» **Texto de la página**
━━━━

Este poemario ha recibido el XIV Premio Iberoamericano Hermanos Machado y supone la culminación de la trayectoria poética de Juan Peña, una especie de balance, de vista atrás con algo de nostalgia. Aborda temas profundos como el dolor, la pureza, la vejez, la vida, la muerte y el paso del tiempo, temas universales que el poeta de Paradas expresa a través de un lenguaje poético depurado y cargado de simbolismo, donde la fragilidad humana, la reflexión existencial y la búsqueda de sentido han sido las principales inquietudes.

━━━━

» **Datos sin procesar**
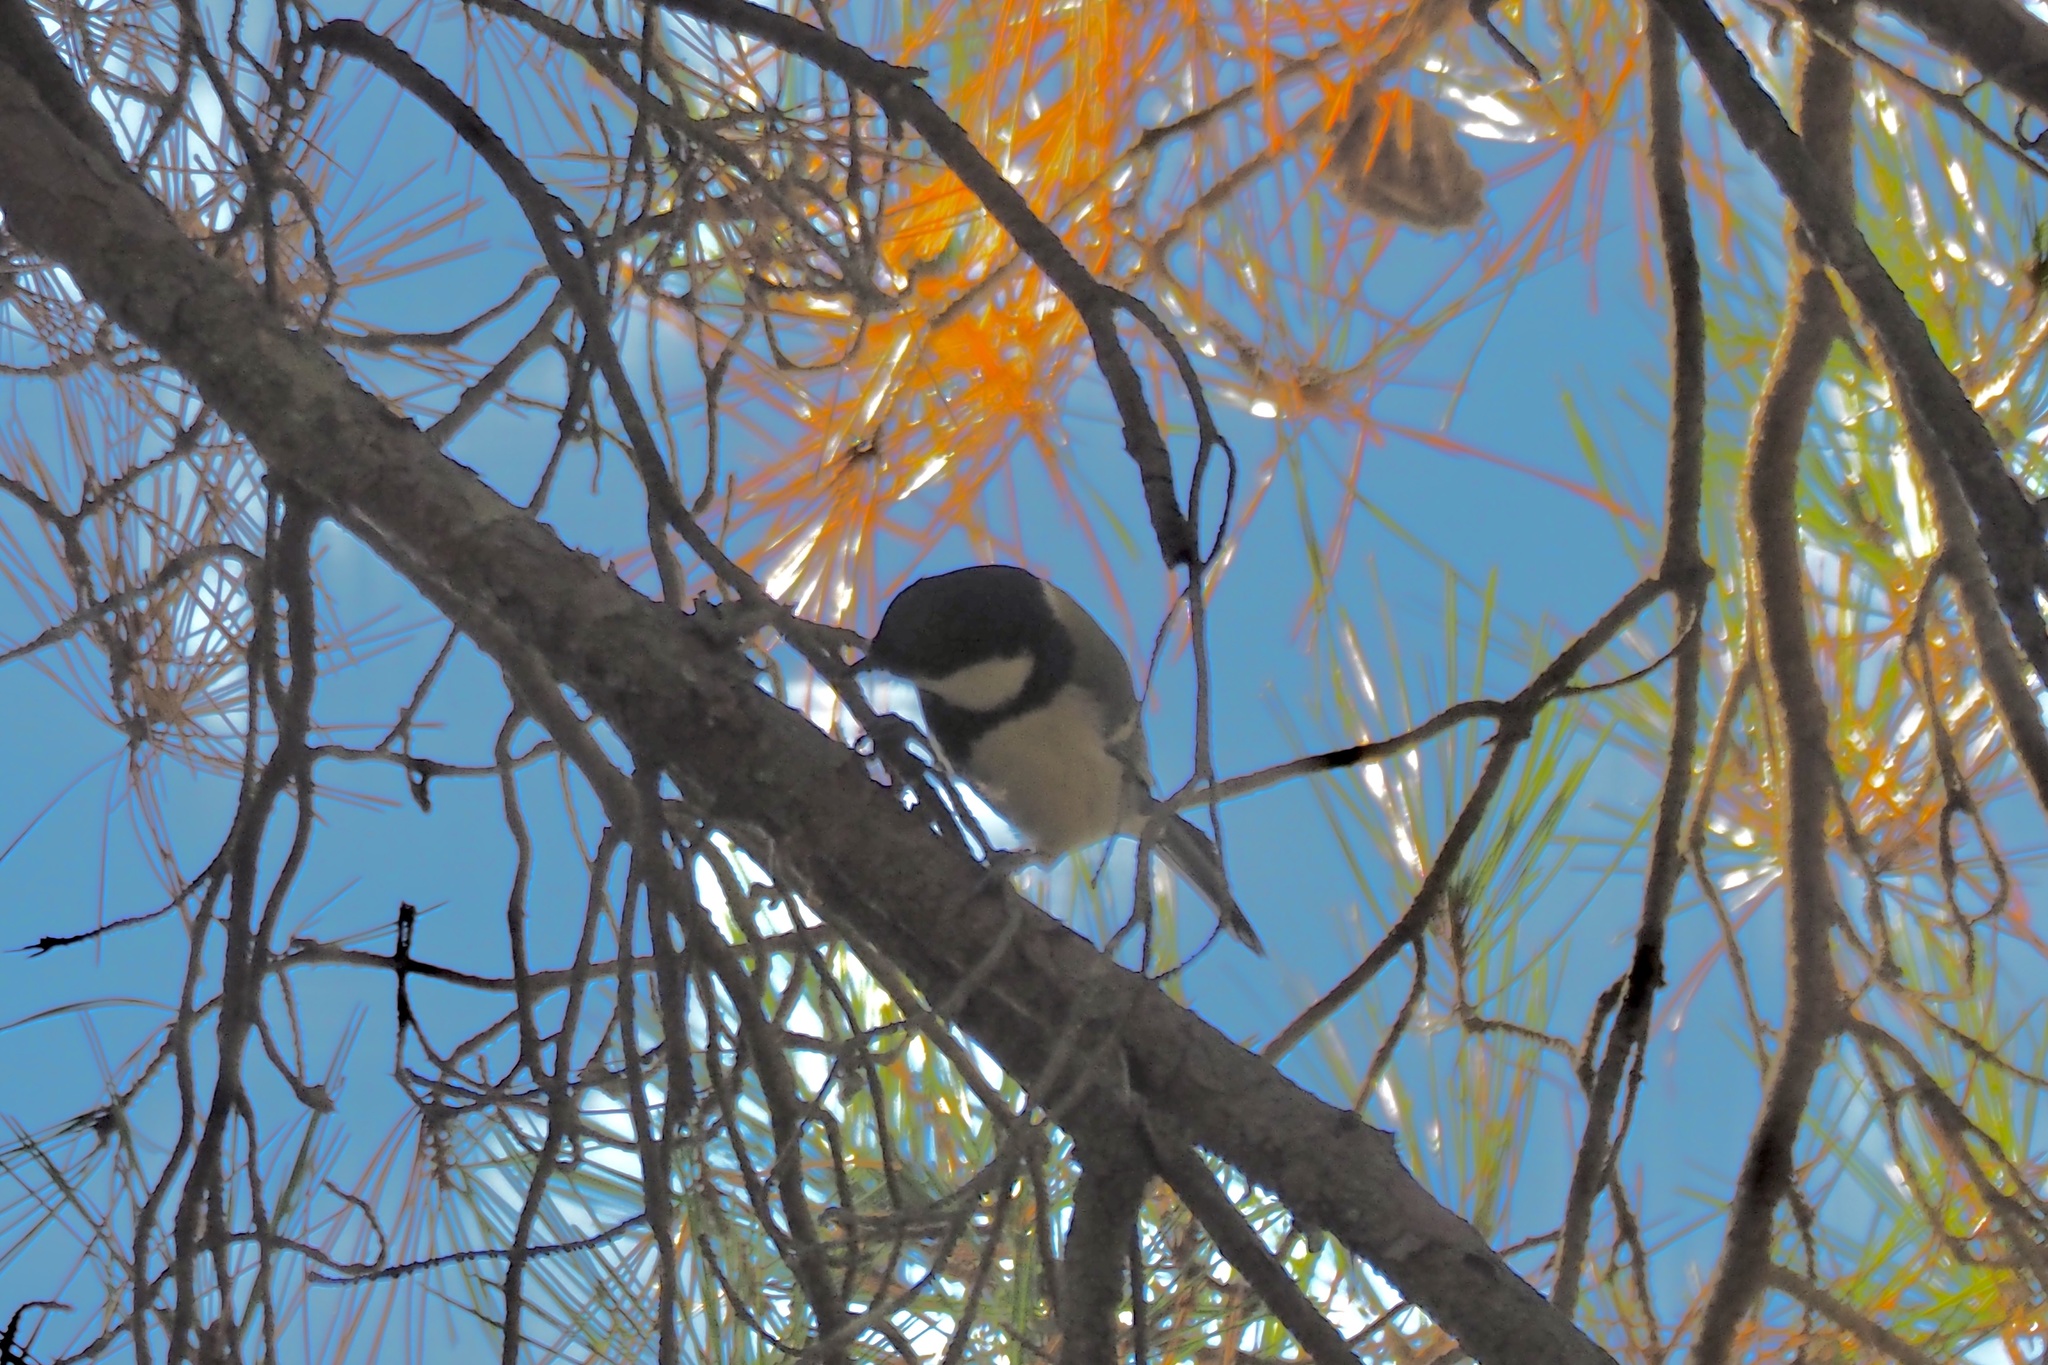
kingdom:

━━━━

» **Objetivo**
Según el texto de la página, ¿qué premio ha recibido el poemario?

» **Respuesta**
El XIV Premio Iberoamericano Hermanos Machado.